Systems like Okta, JumpCloud, or Azure AD can automate deprovisioning workflows: removing access across integrated apps, revoking tokens, triggering alerts, and syncing logs to security information and event management platforms. But automation is only as good as its orchestration.
The most resilient organizations build dynamic workflows that:
Trigger immediate revocation of high-risk access (e.g., admin accounts, financial tools) once an HR status changes;
Notify security teams in real time for further review;
Initiate device wipe protocols on laptops or mobile phones if not returned within a threshold window;
Log all exit actions in audit trails for compliance and investigation.
But workflows alone won’t close the gap. Because at the heart of offboarding is something even automation can’t replicate: the human experience.
Bridging the human layer: Communication and empathy in offboarding
Security doesn’t exist in a vacuum. How layoffs are communicated and executed matters deeply to post-exit behavior.
Transparent communication, dignified processes, and emotional support can reduce the likelihood of retaliatory behavior. Some companies now offer exit interviews and offboarding briefings from the IT or security team: clear instructions on device returns, NDA reminders, and guidance on how data handling policies extend post-employment.
This isn’t just kindness—it’s also control. Employees who feel respected are less likely to act out.

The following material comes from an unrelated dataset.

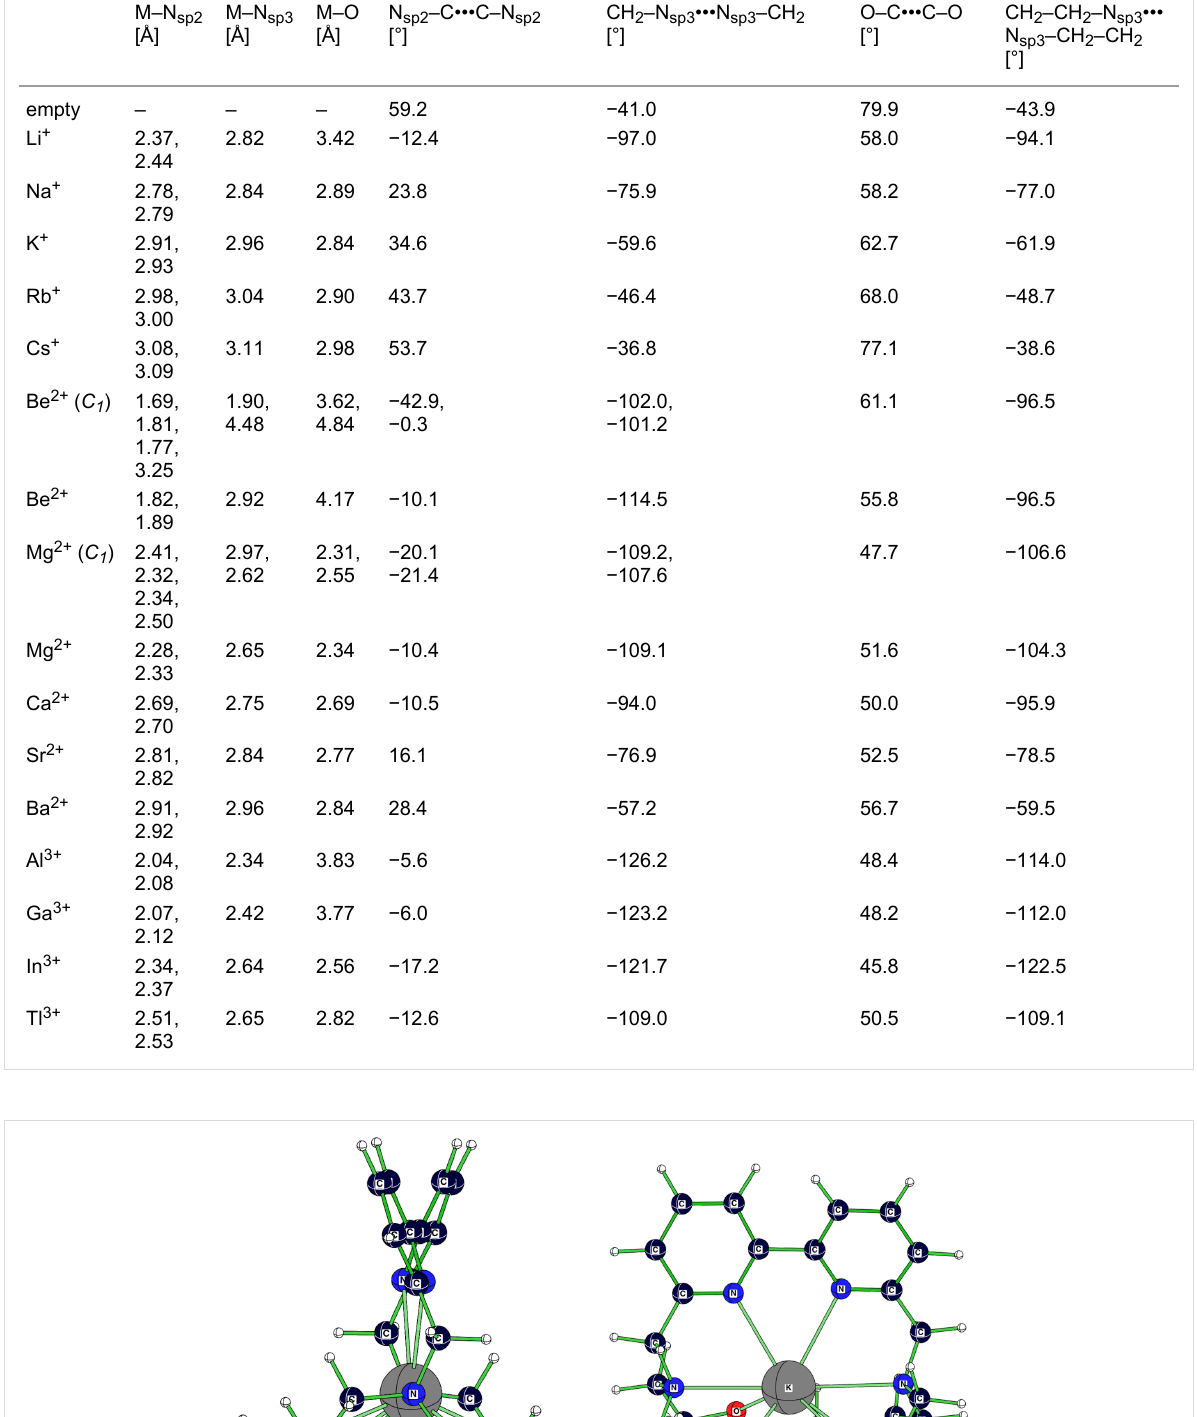
Table 2: Calculated (RB3LYP/LANL2DZp) structural data for the metal–donor interactions in [M 2.bpy.bpy] m+ (calculated structures: C 2 symmetry).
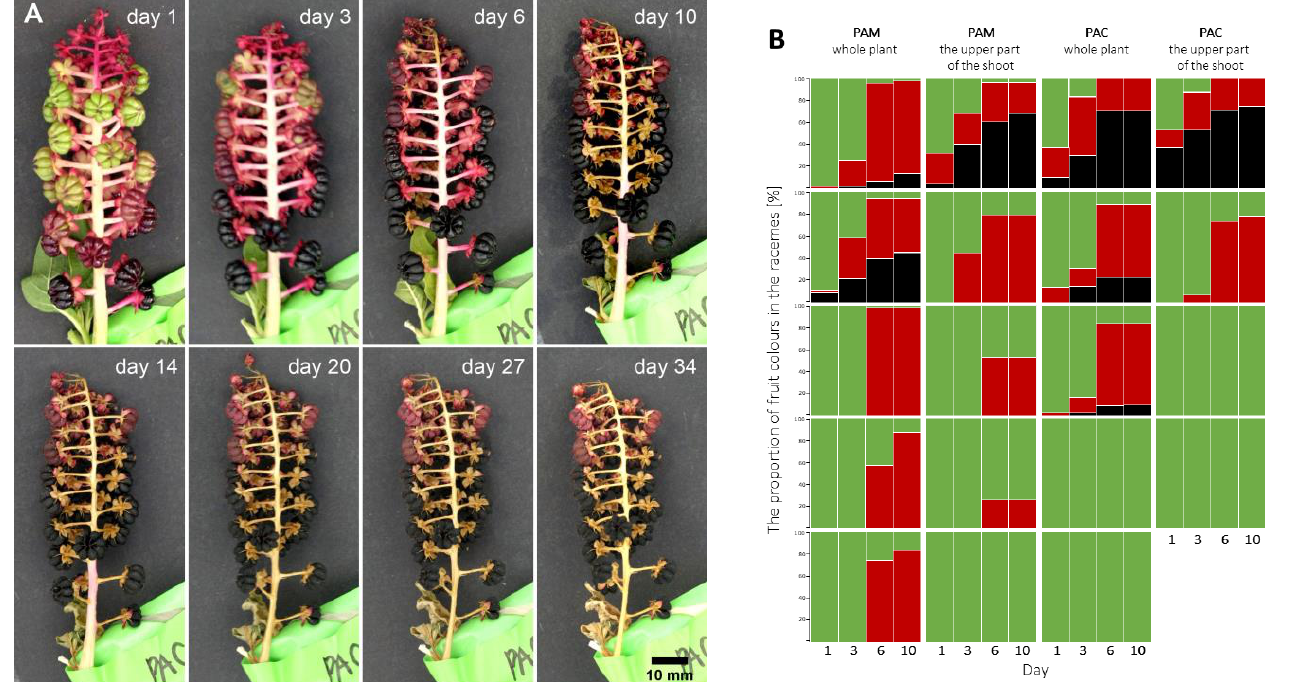
Figure 4. Fruit-ripening experiment on a whole dug-out plant with a cut tap root and a cut made to the upper part of the plant shoot. ( A ) Fruit ripening in the selected raceme of Phytolacca acinosa . ( B ) Summary of the fruit ripening of all observed fruit racemes. The group of 4 columns represents one fruit raceme in 4 days of observations, and the colours show the proportions of fruits of different ripeness (the colours of the columns represent colours of fruits). Legend: PAM— Phytolacca americana ; PAC — P. acinosa .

Still, not every organization learns this lesson in time. And the cost of getting it wrong? Sometimes, it is painfully public.
A costly oversight
In one public case, a former Cisco engineer, whose departure had not been fully offboarded in AWS, leveraged lingering credentials to delete 456 EC2 instances related to the WebEx Teams application. This disruption led Cisco to publicly report that the incident cost the company approximately $2.4 million.
The breach stemmed from poor coordination. IT believed HR had already processed the revocation. HR assumed it was automatic. Legal discovered the gap weeks later during a client audit.
This begs the question: What are you actually tracking when someone leaves your organization, and is it enough?
What to track in secure offboarding
To treat offboarding as a security function, leaders must measure its execution with the following:
Mean time to revoke: Time between HR termination entry and full system access revocation.
Unreturned asset rate: Percentage of devices not received within 7 days of exit.
Post-exit activity flags: Instances of access or data movement after departure.
Shadow IT retention: Number of SaaS tools where accounts remain active 30 days post-exit.
Tracking these metrics enables accountability and continuous improvement. In periods of mass restructuring, security teams must scale their offboarding protocols.
That means using exit playbooks with pre-defined workflows by role, region, and risk level, and flagging high-risk departments (finance, DevOps, sales ops) for manual review, because security must start at departure.
Security starts at goodbye
Most cybersecurity narratives begin with a breach. But in reality, many threats begin with a goodbye.
Layoffs, transitions, and terminations are predictable moments of vulnerability. Yet many companies still treat offboarding as a logistical chore.
Secure offboarding is both a cultural and technical necessity. The tools exist—from identity and access management automation to respectful communication and cross-departmental playbooks. But the will—and the coordination—must follow.
Because the moment an employee walks out with a laptop and lingering access, the perimeter isn’t just digital anymore. It’s human.
And in security, forgetting the human layer is costly.